Aber Sie gehen nicht so weit, Museen in Afrika einzurichten - mit Sammlungsbeständen deutscher Häuser, die Sie den Ursprungsländern zurückgeben?

Johannes Ebert: Nein, das werden wir nicht tun. Aber es ist natürlich schon unsere Absicht, deutsche Museen mit afrikanischen in Verbindung zu bringen. Da sehen wir unsere Rolle. Ob sich daraus einmal neue Aufgabenfelder für uns ergeben, wird sich zeigen. Solche Kontakte sind wichtig.

Aber ich glaube, das müssen die Museen erst mal selber untereinander ausmachen.
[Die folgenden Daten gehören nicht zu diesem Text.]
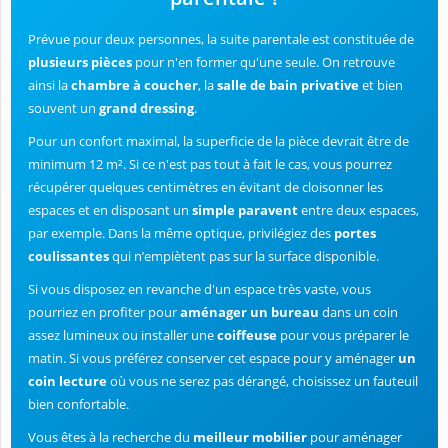
Prévue pour deux personnes, la suite parentale est constituée de
plusieurs pièces
pour n'en former qu'une seule. On retrouve
ainsi la
chambre à coucher
, la
salle de bain privative
et bien
souvent un
grand dressing
.
Pour un confort maximal, la superficie de la pièce devrait être de
minimum 12 m². Si ce n'est pas tout à fait le cas, vous pourrez
récupérer quelques centimètres en évitant de cloisonner les
espaces et en disposant un
simple paravent
entre deux espaces,
par exemple. Dans la même optique, privilégiez des
portes
coulissantes
qui n’empiètent pas sur la surface disponible.
Si vous disposez en revanche d'un espace très vaste, vous
pourriez en profiter pour
aménager un bureau
dans un coin
assez lumineux ou installer une
coiffeuse
pour vous préparer le
matin. Si vous préférez conserver cet espace pour y aménager
un
coin lecture
où vous ne serez pas dérangé, choisissez un fauteuil
bien confortable.
Vous êtes à la recherche du
meilleur mobilier
pour aménager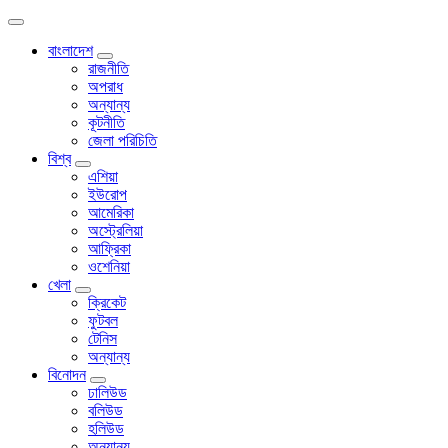
বাংলাদেশ
রাজনীতি
অপরাধ
অন্যান্য
কূটনীতি
জেলা পরিচিতি
বিশ্ব
এশিয়া
ইউরোপ
আমেরিকা
অস্ট্রেলিয়া
আফ্রিকা
ওশেনিয়া
খেলা
ক্রিকেট
ফুটবল
টেনিস
অন্যান্য
বিনোদন
ঢালিউড
বলিউড
হলিউড
অন্যান্য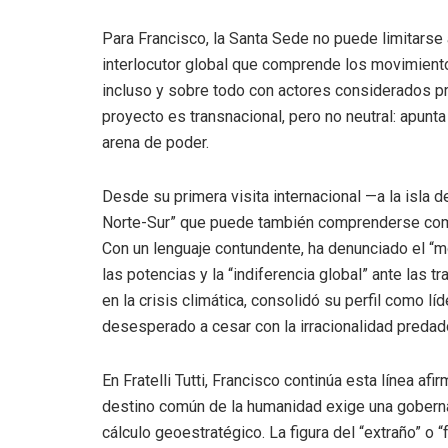
Para Francisco, la Santa Sede no puede limitarse 
interlocutor global que comprende los movimiento
incluso y sobre todo con actores considerados pro
proyecto es transnacional, pero no neutral: apunta 
arena de poder.
Desde su primera visita internacional —a la isla
Norte-Sur” que puede también comprenderse como 
Con un lenguaje contundente, ha denunciado el “m
las potencias y la “indiferencia global” ante las t
en la crisis climática, consolidó su perfil como lí
desesperado a cesar con la irracionalidad predad
En Fratelli Tutti, Francisco continúa esta línea a
destino común de la humanidad exige una goberna
cálculo geoestratégico. La figura del “extraño” o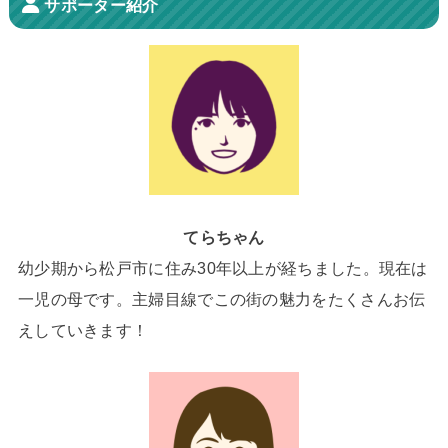
サポーター紹介
てらちゃん
幼少期から松戸市に住み30年以上が経ちました。現在は
一児の母です。主婦目線でこの街の魅力をたくさんお伝
えしていきます！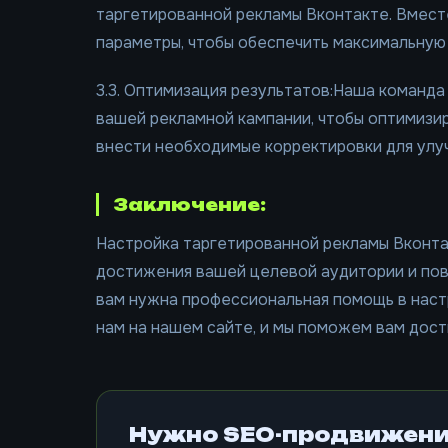
таргетированной рекламы Вконтакте. Вместе
параметры, чтобы обеспечить максимальную
3.3. Оптимизация результатов:Наша команда
вашей рекламной кампании, чтобы оптимизир
внести необходимые корректировки для улу
Заключение:
Настройка таргетированной рекламы Вконта
достижения вашей целевой аудитории и пов
вам нужна профессиональная помощь в наст
нам на нашем сайте, и мы поможем вам дост
Нужно SEO-продвижени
Das Goethe-Institut macht - im Dialog mit den Gastländern - Angebote aus Deutschland, bringt Menschen aus Deutschland und den Gastländern zusammen, um virulente Fragen anzusprechen. Das könnte dann auch eine solche Frage sein.

Wie sehr, Herr Ebert, lässt sich auswärtige Kulturpolitik heute noch allein auf fremdem Boden machen? Sie selbst haben das syrische Goethe-Institut letztes Jahr mit Erfolg nach Berlin geholt.

Johannes Ebert: Das ist eine zentrale Frage für uns. Innen und Außen können wir in einer globalen Gesellschaft immer weniger trennen. Das spiegelt sich auch in der auswärtigen Kulturpolitik wider, die auch eine Kulturinnenpolitik ist. Und das schlägt sich nieder auch im Koalitionsvertrag. Wir wollen diese Aufgabe gerne noch stärker wahrnehmen: Wir möchten Prozesse und Diskussionen, die im Ausland passieren und die wir dort wahrnehmen, in Deutschland sichtbar machen, indem wir sie hierzulande in den Diskurs einbringen. Das ist für Deutschland, das so im internationalen Kontext steht, wichtig und hilfreich.

Johannes Ebert, Jahrgang 1963, ist Generalsekretär des Goethe-Instituts. Mit ihm sprach Stefan Dege.